WASHINGTON — The House Appropriations defense subcommittee in a report released July 13 blasts the U.S. Space Force for not having a dedicated civilian leader in charge of acquisitions.

The committee is “most concerned that the Department of the Air Force has no Senate-confirmed senior civilian leader solely focused on space with authority over acquisition, budget, and long-term planning,” says the report accompanying the fiscal year 2021 funding bill for the Defense Department that the House Appropriations Committee is scheduled to mark up on Tuesday.

The HAC defense subcommittee approved the bill on July 8 in a closed session.
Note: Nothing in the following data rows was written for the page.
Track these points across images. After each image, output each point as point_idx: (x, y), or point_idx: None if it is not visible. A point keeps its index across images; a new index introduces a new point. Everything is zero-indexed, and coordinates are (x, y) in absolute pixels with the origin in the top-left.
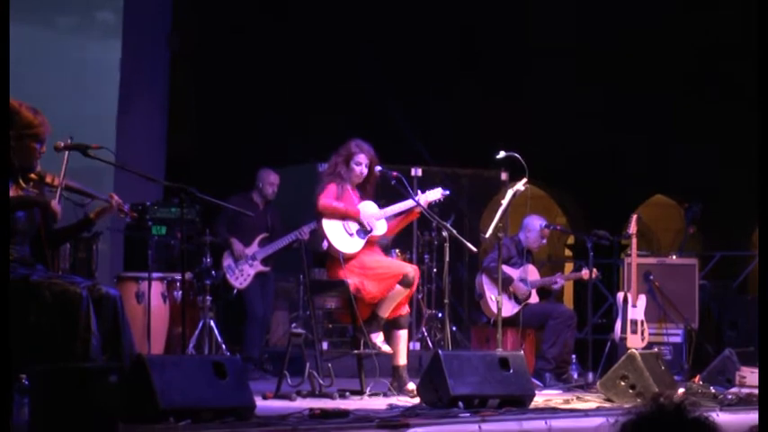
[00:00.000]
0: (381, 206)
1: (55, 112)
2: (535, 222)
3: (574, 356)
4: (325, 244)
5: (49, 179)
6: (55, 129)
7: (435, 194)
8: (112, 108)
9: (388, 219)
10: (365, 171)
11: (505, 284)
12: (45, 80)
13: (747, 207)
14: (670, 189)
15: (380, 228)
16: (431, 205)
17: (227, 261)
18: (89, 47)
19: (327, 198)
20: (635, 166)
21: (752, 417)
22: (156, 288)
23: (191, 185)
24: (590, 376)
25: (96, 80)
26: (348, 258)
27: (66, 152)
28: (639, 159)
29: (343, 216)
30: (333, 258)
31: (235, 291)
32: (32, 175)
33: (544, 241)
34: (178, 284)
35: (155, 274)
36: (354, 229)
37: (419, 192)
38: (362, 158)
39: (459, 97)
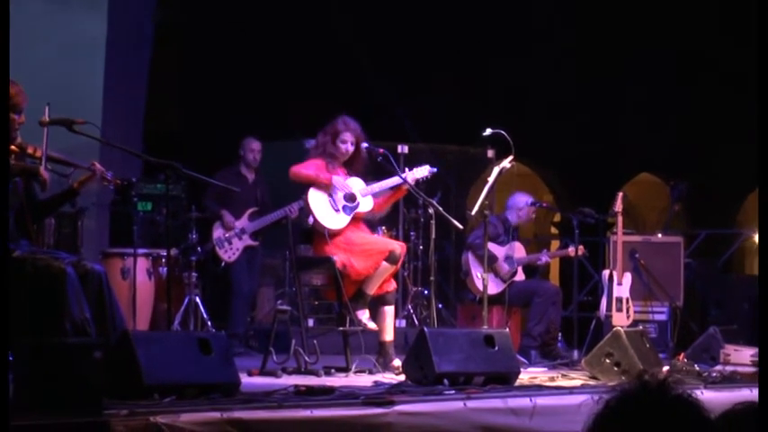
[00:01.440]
0: (368, 183)
1: (40, 85)
2: (521, 200)
3: (559, 334)
4: (310, 219)
5: (30, 150)
6: (40, 102)
7: (422, 172)
8: (98, 83)
9: (374, 195)
10: (351, 149)
11: (491, 262)
12: (30, 53)
13: (733, 186)
14: (656, 167)
15: (366, 204)
16: (417, 182)
17: (218, 233)
18: (74, 20)
19: (298, 166)
20: (621, 145)
21: (735, 394)
22: (142, 264)
23: (176, 161)
24: (575, 354)
25: (82, 54)
26: (334, 234)
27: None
28: (626, 138)
29: (313, 182)
30: (318, 234)
31: (222, 264)
32: (13, 147)
33: (530, 220)
34: (163, 260)
35: (140, 251)
36: (341, 205)
37: (406, 169)
38: (348, 136)
39: (445, 74)
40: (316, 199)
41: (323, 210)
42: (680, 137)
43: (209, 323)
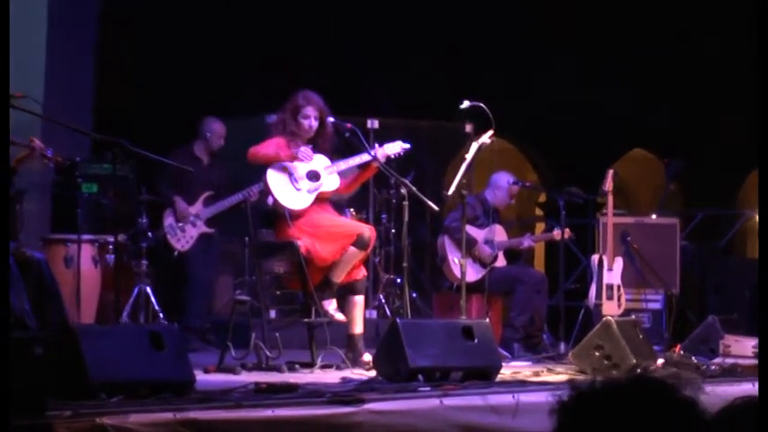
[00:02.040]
0: (335, 162)
1: None
2: (503, 179)
3: (545, 325)
4: (270, 200)
5: None
6: None
7: (394, 148)
8: (40, 54)
9: (341, 174)
10: (314, 124)
11: (470, 246)
12: None
13: (733, 162)
14: (650, 143)
15: (331, 183)
16: (389, 160)
17: (169, 220)
18: None
19: (257, 147)
20: (612, 119)
21: (737, 389)
22: (87, 251)
23: (127, 139)
24: (562, 346)
25: (22, 21)
26: (296, 216)
27: None
28: (617, 111)
29: (274, 159)
30: (280, 217)
31: (176, 253)
32: None
33: (513, 201)
34: (111, 247)
35: (85, 237)
36: (304, 185)
37: (376, 145)
38: (310, 111)
39: (420, 44)
40: (275, 178)
41: (283, 189)
42: (676, 109)
43: (161, 315)
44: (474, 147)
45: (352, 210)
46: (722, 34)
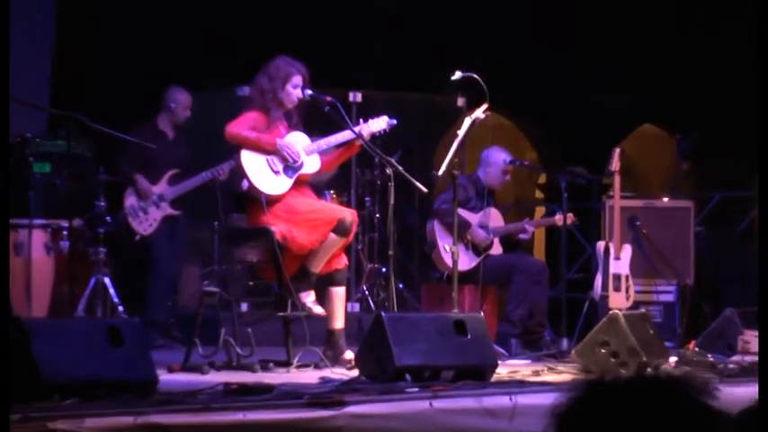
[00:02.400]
0: (314, 139)
1: None
2: (497, 156)
3: (545, 319)
4: (245, 183)
5: None
6: None
7: (379, 124)
8: None
9: (321, 154)
10: (301, 95)
11: (462, 231)
12: None
13: (752, 139)
14: (660, 117)
15: (312, 165)
16: (374, 137)
17: (130, 200)
18: None
19: (236, 126)
20: (619, 91)
21: (756, 389)
22: (39, 237)
23: (85, 113)
24: (564, 343)
25: None
26: (272, 201)
27: None
28: (625, 82)
29: (256, 147)
30: (254, 201)
31: (137, 237)
32: None
33: (507, 178)
34: (65, 233)
35: (37, 221)
36: (281, 166)
37: (360, 121)
38: (299, 80)
39: (407, 8)
40: (251, 160)
41: (259, 172)
42: (689, 80)
43: (120, 308)
44: (467, 122)
45: (332, 192)
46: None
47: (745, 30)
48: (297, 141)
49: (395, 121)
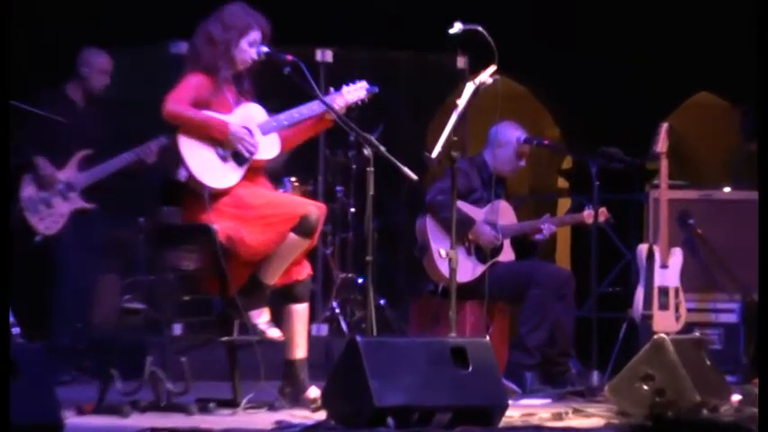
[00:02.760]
0: (272, 113)
1: None
2: (509, 134)
3: (570, 346)
4: (182, 173)
5: None
6: None
7: (356, 93)
8: None
9: (281, 131)
10: (255, 55)
11: (463, 231)
12: None
13: None
14: (720, 84)
15: (270, 148)
16: (349, 109)
17: (28, 190)
18: None
19: (178, 99)
20: (666, 50)
21: None
22: None
23: None
24: (594, 377)
25: None
26: (217, 195)
27: None
28: (673, 39)
29: (202, 130)
30: (193, 194)
31: (38, 238)
32: None
33: (522, 163)
34: None
35: None
36: (230, 151)
37: (330, 89)
38: (257, 36)
39: None
40: (190, 142)
41: (202, 159)
42: (756, 36)
43: (15, 331)
44: (469, 89)
45: (293, 179)
46: None
47: None
48: (251, 117)
49: (376, 89)
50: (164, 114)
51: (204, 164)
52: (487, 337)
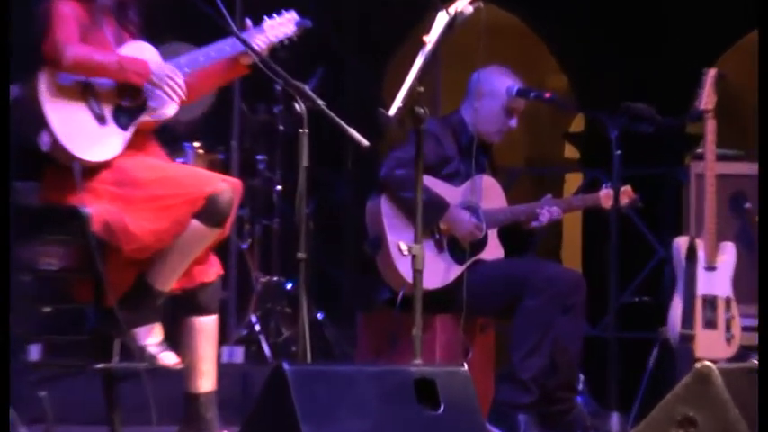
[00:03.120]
0: (168, 55)
1: None
2: (497, 83)
3: (581, 376)
4: (44, 140)
5: None
6: None
7: (283, 27)
8: None
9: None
10: None
11: (432, 217)
12: None
13: None
14: None
15: (167, 104)
16: (275, 50)
17: None
18: None
19: (73, 42)
20: None
21: None
22: None
23: None
24: (614, 420)
25: None
26: (92, 168)
27: None
28: None
29: (115, 76)
30: (58, 166)
31: None
32: None
33: (514, 123)
34: None
35: None
36: (109, 108)
37: (247, 23)
38: None
39: None
40: (55, 95)
41: (72, 119)
42: None
43: None
44: (441, 20)
45: (197, 145)
46: None
47: None
48: (148, 58)
49: (309, 22)
50: (62, 64)
51: (74, 125)
52: (465, 366)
“The Space Force does not yet have a dedicated Service Acquisition Executive to focus exclusively on these unique acquisition challenges,” says the report, calling this a “fundamental problem which must be addressed for the Space Force to succeed.”

The 2020 National Defense Authorization Act directed the Pentagon to name an assistant secretary of the Air Force for space acquisition and integration. Will Roper is the Air Force’s assistant secretary for acquisition and he oversees both Air Force and Space Force programs.

The NDAA says a senior acquisition executive position for the Space Force must be established by 2022. But defense appropriators believe it should be done sooner. “Unlike the other services, the Space Force budget is dominated by unique technology-driven investments and system acquisitions with research and development and procurement accounting for more than 80 percent of the Space Force budget, with only 16 percent for operations,” the report says.

The committee “strongly urges the Secretary of the Air Force to accelerate the transition of the Service Acquisition Executive authority to the Assistant Secretary of the Air Force for Space Acquisition and Integration and to seek a space acquisition professional to serve in this position.”

A key challenge for the Space Force, says the report, is “addressing the slow pace of acquisition, accelerating the delivery of next-generation capabilities, and improving its systems engineering and programmatic discipline, particularly with respect to cost and schedule. The unique nature of space program management and systems engineering require dedicated civilian oversight and control for space programs.”

The bill adds $15 million for the assistant secretary of the Air Force for space acquisition and integration. The funds are for “systems engineering and planning to ensure the integration of Space Force capabilities across the national security space enterprise and user community.”

The committee “expects the Space Force will devote more time, attention, and funding to critical support capabilities, particularly with the weather satellite program and future strategic satellite communications program,” the report says.